## WHAT YOU WILL DO
Return the lines exactly as they appear, beginning with the line containing "i. Bayangkan, daripada" and continuing through the line containing "kesulitan untuk".

## SOURCE MATERIAL

....

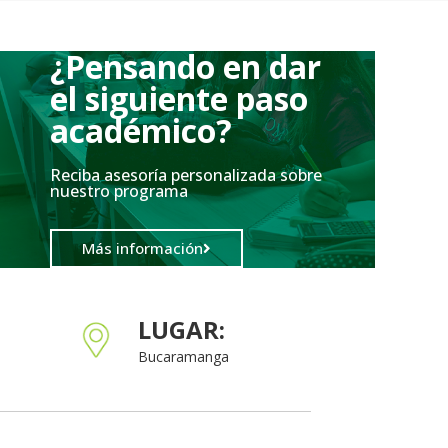
¿Pensando en dar
el siguiente paso
académico?
Reciba asesoría personalizada sobre
nuestro programa
Más información
LUGAR:
Bucaramanga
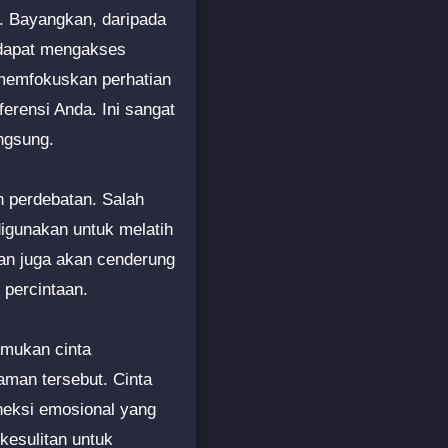
i. Bayangkan, daripada
 dapat mengakses
 memfokuskan perhatian
erensi Anda. Ini sangat
ngsung.
n perdebatan. Salah
digunakan untuk melatih
kan juga akan cenderung
 percintaan.
emukan cinta
aman tersebut. Cinta
neksi emosional yang
kesulitan untuk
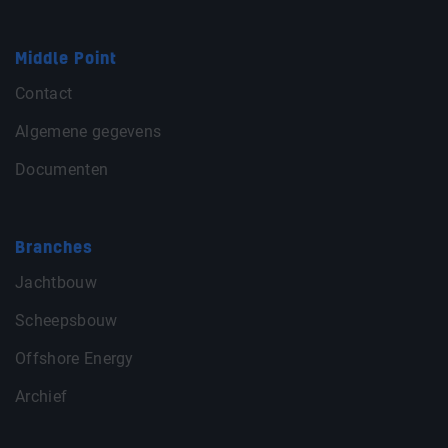
Middle Point
Contact
Algemene gegevens
Documenten
Branches
Jachtbouw
Scheepsbouw
Offshore Energy
Archief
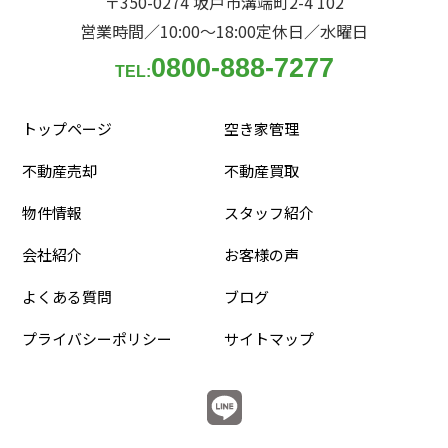
〒350-0274 坂戸市溝端町2-4 102
営業時間／10:00〜18:00
定休日／水曜日
0800-888-7277
TEL:
トップページ
空き家管理
不動産売却
不動産買取
物件情報
スタッフ紹介
会社紹介
お客様の声
よくある質問
ブログ
プライバシーポリシー
サイトマップ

....

## ANSWER BELOW
i. Bayangkan, daripada
 dapat mengakses
 memfokuskan perhatian
erensi Anda. Ini sangat
ngsung.
n perdebatan. Salah
digunakan untuk melatih
kan juga akan cenderung
 percintaan.
emukan cinta
aman tersebut. Cinta
neksi emosional yang
kesulitan untuk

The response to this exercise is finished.